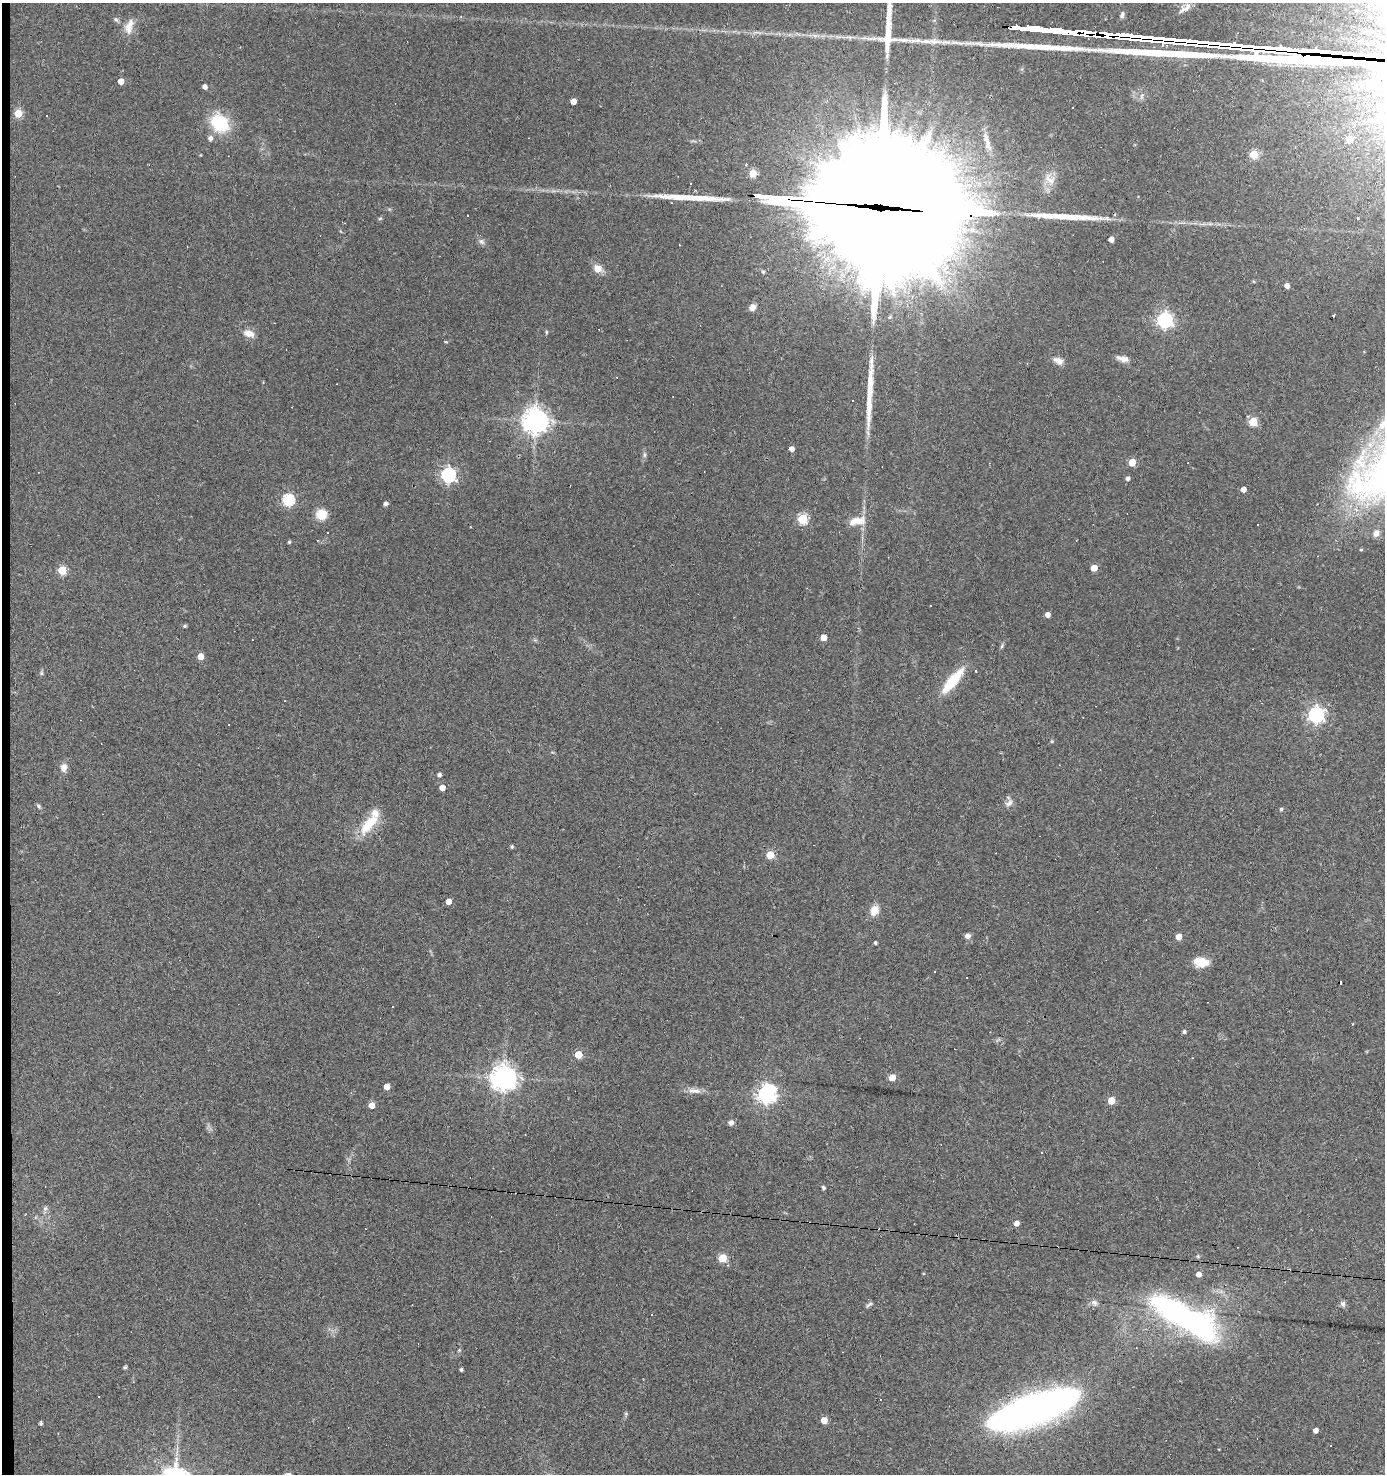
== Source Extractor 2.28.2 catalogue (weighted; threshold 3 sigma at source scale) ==
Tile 4 of 3 x 3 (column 1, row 2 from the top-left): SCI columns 188-1570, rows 1472-2943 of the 4433 x 4414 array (HDU 1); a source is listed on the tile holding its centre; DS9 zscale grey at full resolution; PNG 1387 x 1476 px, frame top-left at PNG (2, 3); no overlay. Shown black and unused: <1% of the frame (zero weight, under 2 of 3 exposures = <1% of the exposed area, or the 3 px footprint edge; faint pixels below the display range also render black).
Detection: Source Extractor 2.28.2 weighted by HDU 2 'WHT'; one run over the whole footprint, this tile lists its part. Background 0.11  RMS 0.008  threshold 0.0362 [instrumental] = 3 sigma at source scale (4.5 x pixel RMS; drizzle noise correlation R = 1.50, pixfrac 1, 0.05/0.05 arcsec/px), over >= 5 px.
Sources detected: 143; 23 cosmic-ray / hot-pixel residue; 8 long thin detections or spike segments (spike, bleed or trail) — not listed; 2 inside a brighter listed object's ellipse — not listed separately; the other 110 listed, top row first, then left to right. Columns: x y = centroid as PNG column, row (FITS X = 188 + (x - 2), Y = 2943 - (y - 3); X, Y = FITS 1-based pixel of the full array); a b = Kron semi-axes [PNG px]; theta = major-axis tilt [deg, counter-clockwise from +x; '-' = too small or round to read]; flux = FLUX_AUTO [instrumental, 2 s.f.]
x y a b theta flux
1122 15 9 5 84 2.1
461 17 4 4 - 0.91
116 19 8 5 -47 1.7
129 26 22 9 74 8.2
121 81 4 4 - 10
205 87 4 4 - 4
573 101 4 4 - 8.3
18 113 5 5 - 31
47 116 2 2 - 0.69
219 123 17 13 -48 45
210 138 5 5 - 3.5
1349 139 5 5 - 18
987 140 26 7 -73 7.7
1254 154 5 5 - 34
753 173 5 5 - 25
1049 179 18 12 -44 9
879 207 130 37 -5 58000
380 218 6 4 2 0.92
1358 219 3 3 - 2.1
1111 239 4 4 - 6
481 242 9 7 -43 2.6
598 268 10 9 - 7.2
763 272 5 4 - 1.1
1287 286 4 4 - 5
752 307 8 7 - 5
1333 315 3 3 - 1.4
1165 320 6 6 - 230
546 332 5 4 - 0.97
249 333 13 8 -18 7
1123 359 16 6 -14 5.2
1058 361 13 8 -25 5.3
535 421 9 9 - 640
1253 422 5 5 - 38
1383 424 20 10 42 13
1370 445 8 5 -45 3.2
792 449 4 4 - 5.1
644 455 8 4 -82 1.7
1132 462 5 5 - 18
704 472 2 2 - 0.56
448 475 6 6 - 200
1128 478 4 4 - 2.5
1244 489 4 4 - 5.5
288 500 6 5 - 93
386 504 4 4 - 3
1367 504 12 5 73 4.4
321 514 10 9 - 17
803 519 5 5 - 60
857 521 22 10 12 11
470 527 2 2 - 0.5
328 532 3 3 - 5.2
1376 533 10 8 73 4.3
289 542 4 3 - 1.2
1361 549 4 3 - 0.82
1094 568 5 5 - 9.5
62 570 5 5 - 36
1047 615 4 4 - 4.8
185 626 4 4 - 1.1
823 637 5 4 - 10
535 640 5 5 - 1.2
1002 646 8 3 77 1.4
200 656 4 4 - 14
41 673 5 5 - 1.3
952 681 27 8 50 35
1316 715 6 6 - 250
64 767 9 7 81 5.5
439 775 4 4 - 2.4
442 788 4 4 - 7.8
1009 803 12 8 37 3.9
39 806 7 5 -44 1.5
1281 809 5 4 - 1.4
369 824 33 12 49 23
512 847 4 4 - 1.4
770 855 5 5 - 26
449 902 4 4 - 8.2
874 910 10 8 69 11
967 936 5 4 - 5
1179 937 5 4 - 9.6
875 943 3 3 - 1.3
1201 962 16 10 -5 12
935 972 3 2 - 0.63
966 978 2 2 - 0.6
393 1006 3 2 - 1.2
1184 1032 4 4 - 1.9
578 1055 5 5 - 22
892 1077 5 4 - 15
504 1078 9 8 - 660
387 1086 5 4 - 11
766 1094 8 7 - 390
1111 1100 5 5 - 19
372 1105 4 4 - 10
731 1122 7 6 - 2.7
1041 1152 3 3 - 0.79
823 1188 5 4 - 1.3
45 1208 8 6 68 2
1016 1223 5 4 - 5.4
1198 1256 6 5 - 1.1
722 1258 5 5 - 31
1199 1274 5 5 - 4.9
1094 1303 10 8 -32 3.3
869 1304 10 4 34 1.7
1343 1304 8 7 - 2.2
1184 1317 75 23 -29 240
459 1350 5 4 - 0.95
125 1367 5 4 - 1.1
461 1370 4 3 - 1.3
1033 1409 79 24 18 450
626 1414 5 5 - 1.1
824 1420 5 4 - 14
41 1423 4 3 - 1.6
1316 1430 4 4 - 4.5
Overlapping masked pixels (flux is a lower limit): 1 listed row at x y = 879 207
Isophote crosses this tile's border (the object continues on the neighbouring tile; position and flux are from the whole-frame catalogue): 1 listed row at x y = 1383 424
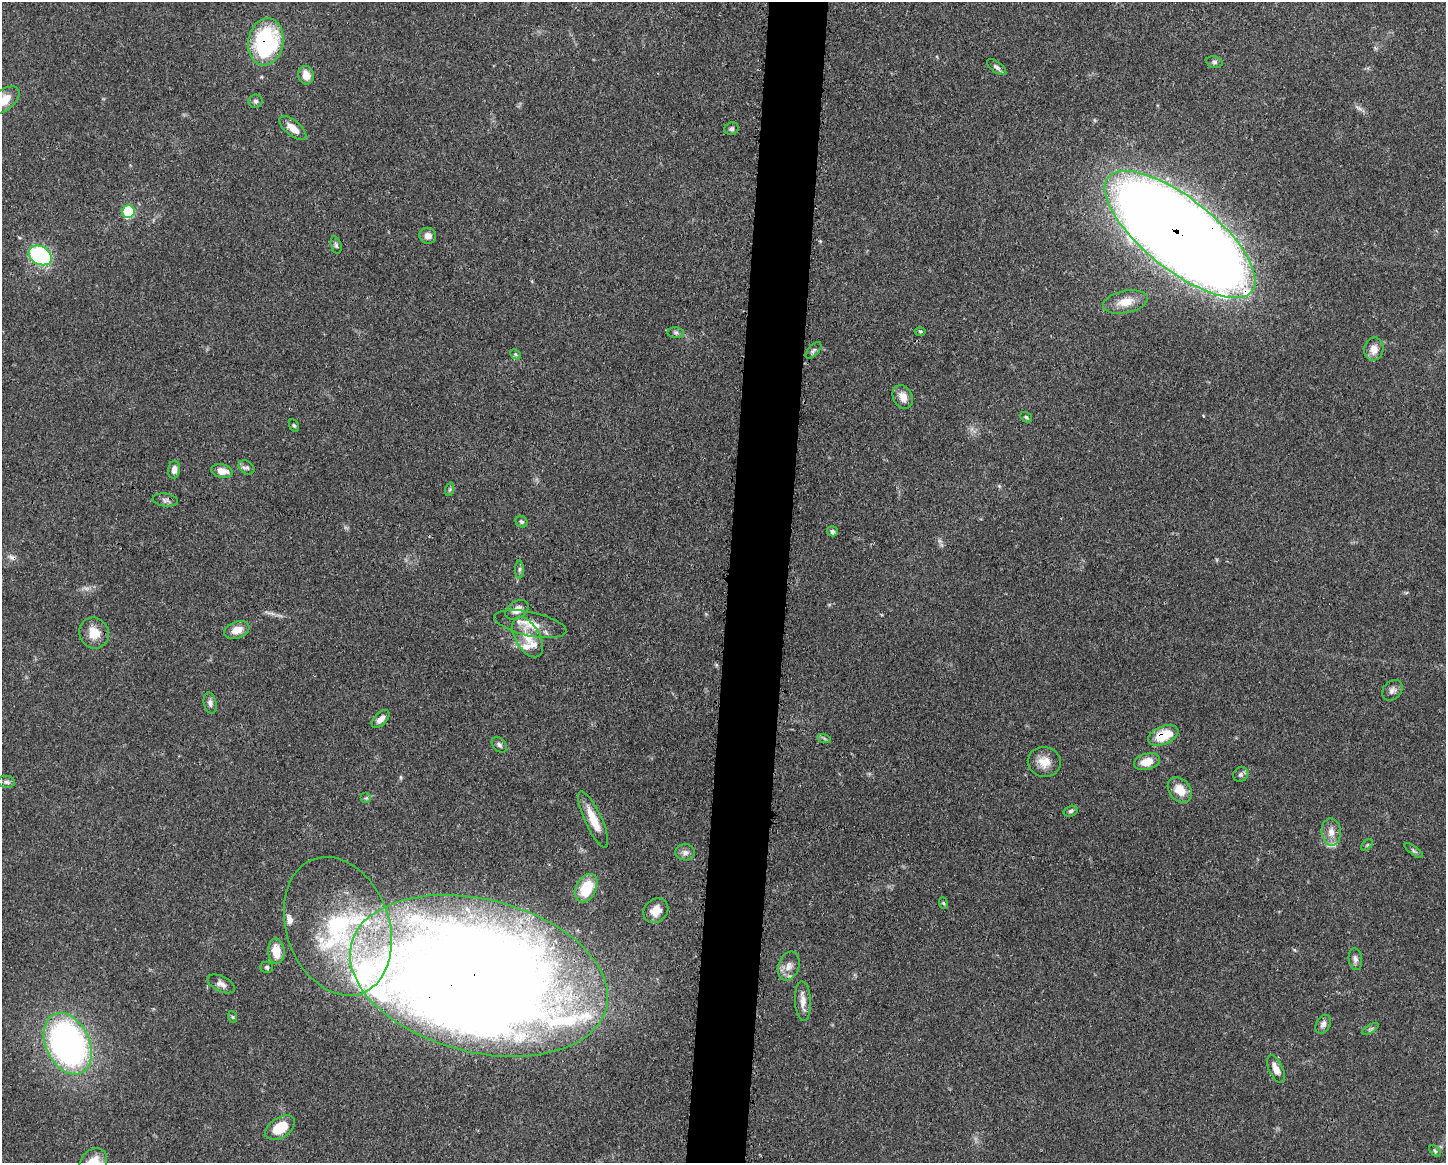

▶ **Problem**: Please quote the records above word for word, leaving out the pictures.

▶ **Answer to this problem**:
== Source Extractor 2.28.2 catalogue (weighted; threshold 3 sigma at source scale) ==
Tile 4 of 3 x 3 (column 1, row 2 from the top-left): SCI columns 188-1570, rows 1472-2943 of the 4433 x 4414 array (HDU 1); a source is listed on the tile holding its centre; DS9 zscale grey at full resolution; PNG 1387 x 1476 px, frame top-left at PNG (2, 3); no overlay. Shown black and unused: <1% of the frame (zero weight, under 2 of 3 exposures = <1% of the exposed area, or the 3 px footprint edge; faint pixels below the display range also render black).
Detection: Source Extractor 2.28.2 weighted by HDU 2 'WHT'; one run over the whole footprint, this tile lists its part. Background 0.11  RMS 0.008  threshold 0.0362 [instrumental] = 3 sigma at source scale (4.5 x pixel RMS; drizzle noise correlation R = 1.50, pixfrac 1, 0.05/0.05 arcsec/px), over >= 5 px.
Sources detected: 143; 23 cosmic-ray / hot-pixel residue; 8 long thin detections or spike segments (spike, bleed or trail) — not listed; 2 inside a brighter listed object's ellipse — not listed separately; the other 110 listed, top row first, then left to right. Columns: x y = centroid as PNG column, row (FITS X = 188 + (x - 2), Y = 2943 - (y - 3); X, Y = FITS 1-based pixel of the full array); a b = Kron semi-axes [PNG px]; theta = major-axis tilt [deg, counter-clockwise from +x; '-' = too small or round to read]; flux = FLUX_AUTO [instrumental, 2 s.f.]
x y a b theta flux
1122 15 9 5 84 2.1
461 17 4 4 - 0.91
116 19 8 5 -47 1.7
129 26 22 9 74 8.2
121 81 4 4 - 10
205 87 4 4 - 4
573 101 4 4 - 8.3
18 113 5 5 - 31
47 116 2 2 - 0.69
219 123 17 13 -48 45
210 138 5 5 - 3.5
1349 139 5 5 - 18
987 140 26 7 -73 7.7
1254 154 5 5 - 34
753 173 5 5 - 25
1049 179 18 12 -44 9
879 207 130 37 -5 58000
380 218 6 4 2 0.92
1358 219 3 3 - 2.1
1111 239 4 4 - 6
481 242 9 7 -43 2.6
598 268 10 9 - 7.2
763 272 5 4 - 1.1
1287 286 4 4 - 5
752 307 8 7 - 5
1333 315 3 3 - 1.4
1165 320 6 6 - 230
546 332 5 4 - 0.97
249 333 13 8 -18 7
1123 359 16 6 -14 5.2
1058 361 13 8 -25 5.3
535 421 9 9 - 640
1253 422 5 5 - 38
1383 424 20 10 42 13
1370 445 8 5 -45 3.2
792 449 4 4 - 5.1
644 455 8 4 -82 1.7
1132 462 5 5 - 18
704 472 2 2 - 0.56
448 475 6 6 - 200
1128 478 4 4 - 2.5
1244 489 4 4 - 5.5
288 500 6 5 - 93
386 504 4 4 - 3
1367 504 12 5 73 4.4
321 514 10 9 - 17
803 519 5 5 - 60
857 521 22 10 12 11
470 527 2 2 - 0.5
328 532 3 3 - 5.2
1376 533 10 8 73 4.3
289 542 4 3 - 1.2
1361 549 4 3 - 0.82
1094 568 5 5 - 9.5
62 570 5 5 - 36
1047 615 4 4 - 4.8
185 626 4 4 - 1.1
823 637 5 4 - 10
535 640 5 5 - 1.2
1002 646 8 3 77 1.4
200 656 4 4 - 14
41 673 5 5 - 1.3
952 681 27 8 50 35
1316 715 6 6 - 250
64 767 9 7 81 5.5
439 775 4 4 - 2.4
442 788 4 4 - 7.8
1009 803 12 8 37 3.9
39 806 7 5 -44 1.5
1281 809 5 4 - 1.4
369 824 33 12 49 23
512 847 4 4 - 1.4
770 855 5 5 - 26
449 902 4 4 - 8.2
874 910 10 8 69 11
967 936 5 4 - 5
1179 937 5 4 - 9.6
875 943 3 3 - 1.3
1201 962 16 10 -5 12
935 972 3 2 - 0.63
966 978 2 2 - 0.6
393 1006 3 2 - 1.2
1184 1032 4 4 - 1.9
578 1055 5 5 - 22
892 1077 5 4 - 15
504 1078 9 8 - 660
387 1086 5 4 - 11
766 1094 8 7 - 390
1111 1100 5 5 - 19
372 1105 4 4 - 10
731 1122 7 6 - 2.7
1041 1152 3 3 - 0.79
823 1188 5 4 - 1.3
45 1208 8 6 68 2
1016 1223 5 4 - 5.4
1198 1256 6 5 - 1.1
722 1258 5 5 - 31
1199 1274 5 5 - 4.9
1094 1303 10 8 -32 3.3
869 1304 10 4 34 1.7
1343 1304 8 7 - 2.2
1184 1317 75 23 -29 240
459 1350 5 4 - 0.95
125 1367 5 4 - 1.1
461 1370 4 3 - 1.3
1033 1409 79 24 18 450
626 1414 5 5 - 1.1
824 1420 5 4 - 14
41 1423 4 3 - 1.6
1316 1430 4 4 - 4.5
Overlapping masked pixels (flux is a lower limit): 1 listed row at x y = 879 207
Isophote crosses this tile's border (the object continues on the neighbouring tile; position and flux are from the whole-frame catalogue): 1 listed row at x y = 1383 424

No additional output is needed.